List of all IE courses

Information
3 Credits
Available winter term
Lecture

Prerequisites
ST 314, or one course in engineering statistics with instructor approval
Contact
David Kim
541.737.8858
424 Rogers Hall

Course Description

A first course in design of experiments for graduate engineering students. Topics covered included a review of basic statistical inference, analysis of variance, factorial experiments, blocking, two-level factorial experiments, and random factors, and nesting.

Topics

  • Review of probability, statistics, and hypothesis testing
  • Introduction to design of experiments – single factor experiments
  • Complete block designs, factorial designs
  • 2k factorial designs
  • Experiments with random factors, nested and split-plot designs

Learning Outcomes

The student, upon completion of this course, will be able to:

  1. Describe (verbally/written) the basic principles of experimental design: randomization, replication, and blocking.
  2. Apply a systematic process for designing and conducting an experiment for a given application and objective of experimentation.

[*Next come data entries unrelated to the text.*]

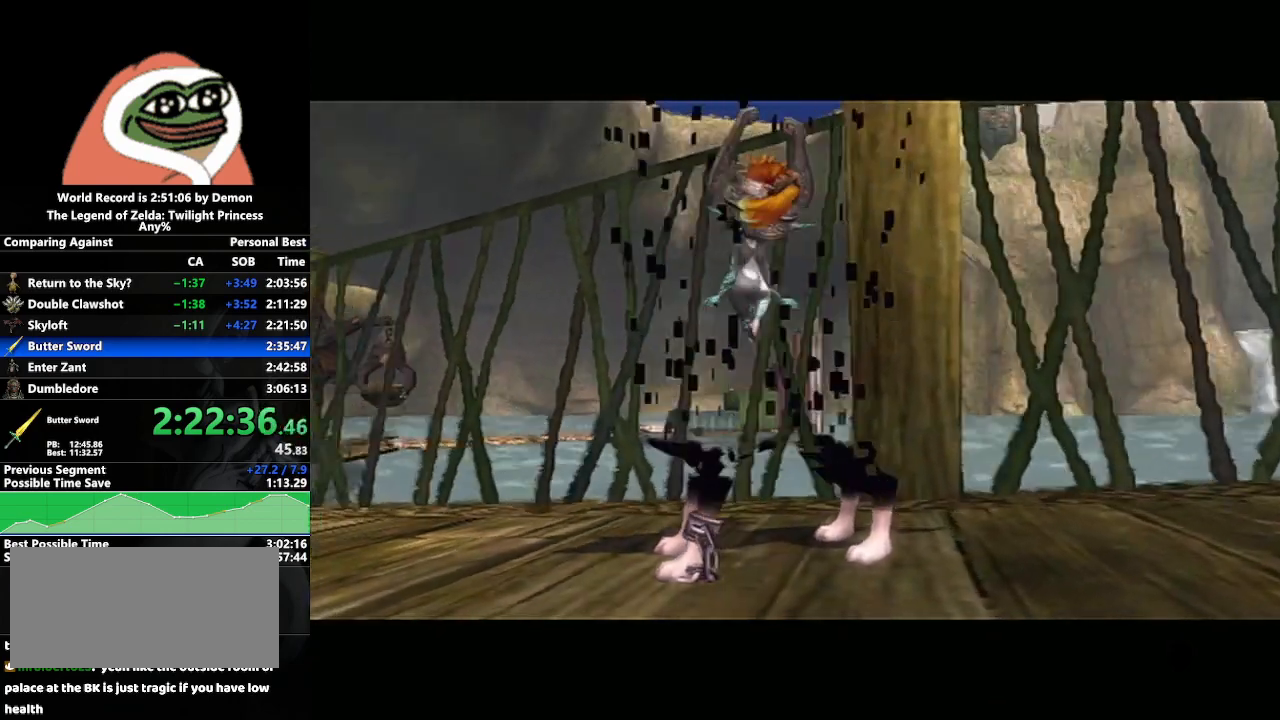
{"buttons": [], "left_stick": "center", "right_stick": "center", "events": [[250, "left_stick", "center"]]}
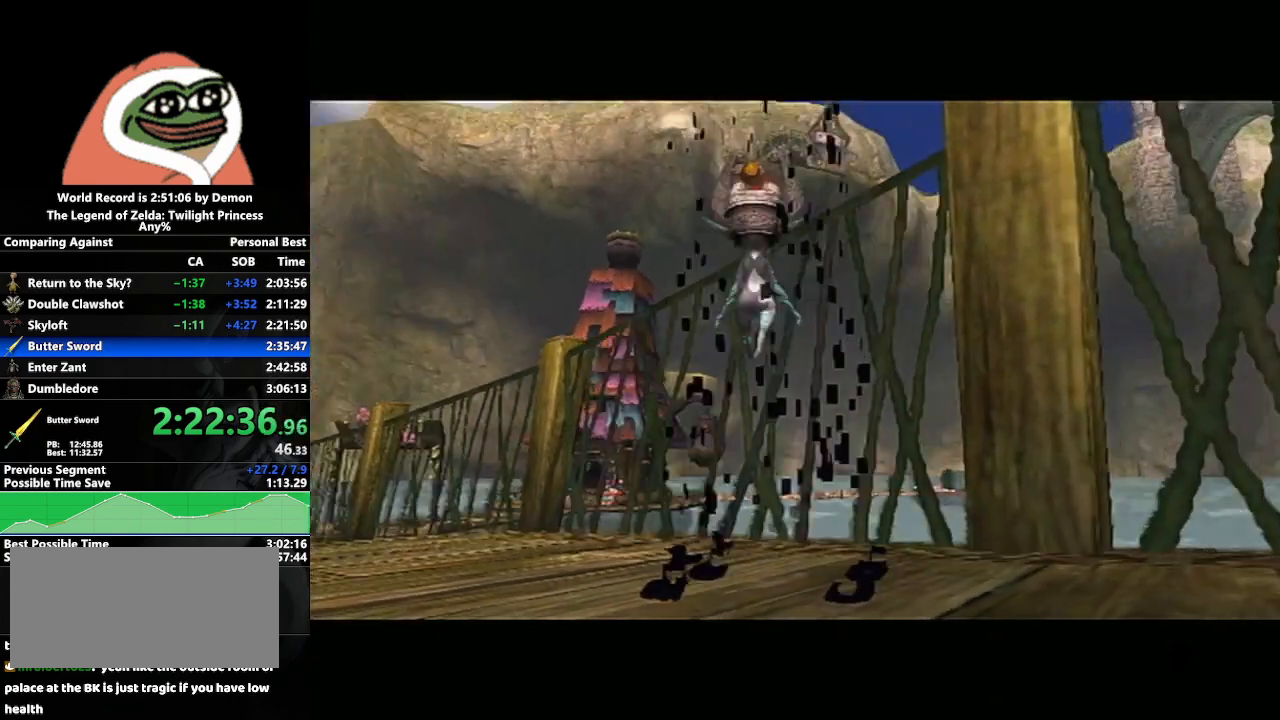
{"buttons": [], "left_stick": "center", "right_stick": "center", "events": [[83, "left_stick", "down-right"], [433, "left_stick", "center"]]}
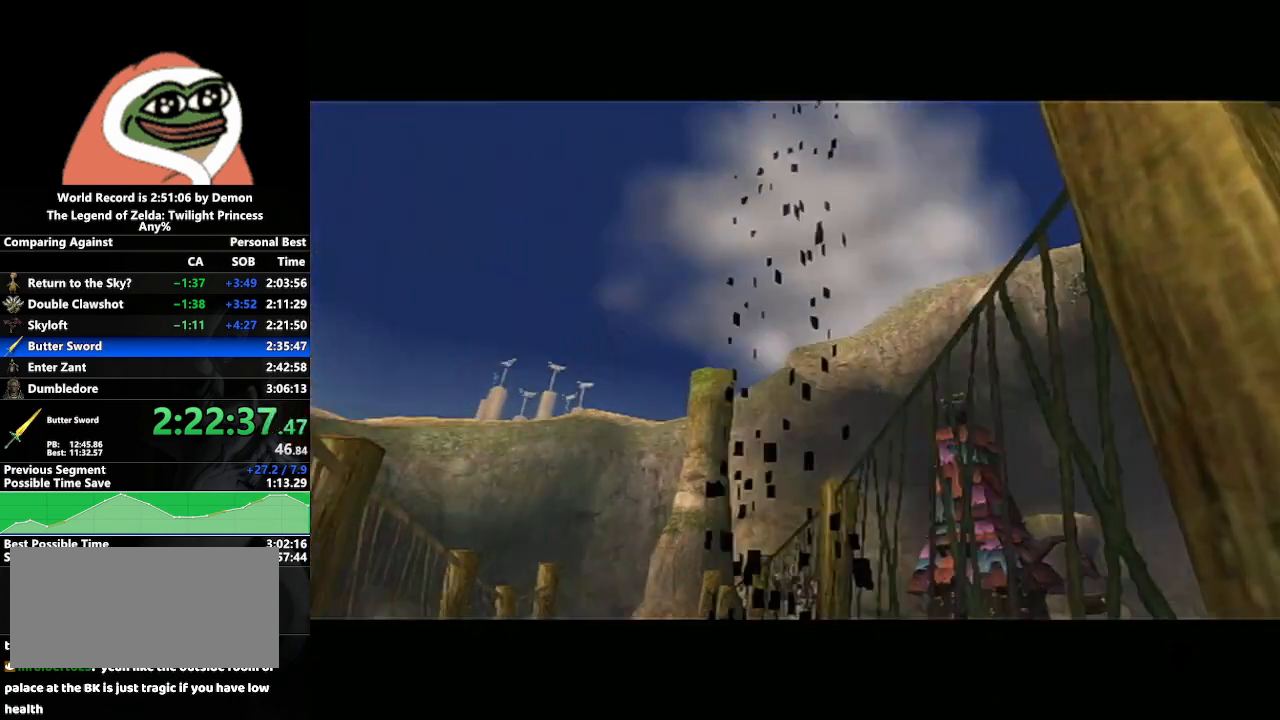
{"buttons": [], "left_stick": "down", "right_stick": "center", "events": [[467, "left_stick", "down"]]}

This should involve selection of response variables, the selection and characterization of factors, levels, and ranges, the choice of experimental design, data collection, and statistical analysis
  3. Implement various statistical analyses of the data from a designed experiment in a software package of choice.
  4. Describe (verbally/written) the general ANOVA procedure including the decomposition of the sum of squares, the calculation of mean squares, hypothesis testing and sampling distributions, and model adequacy checking.
  5. Review the various types of experimental designs covered in class and describe a situation where the design is appropriate.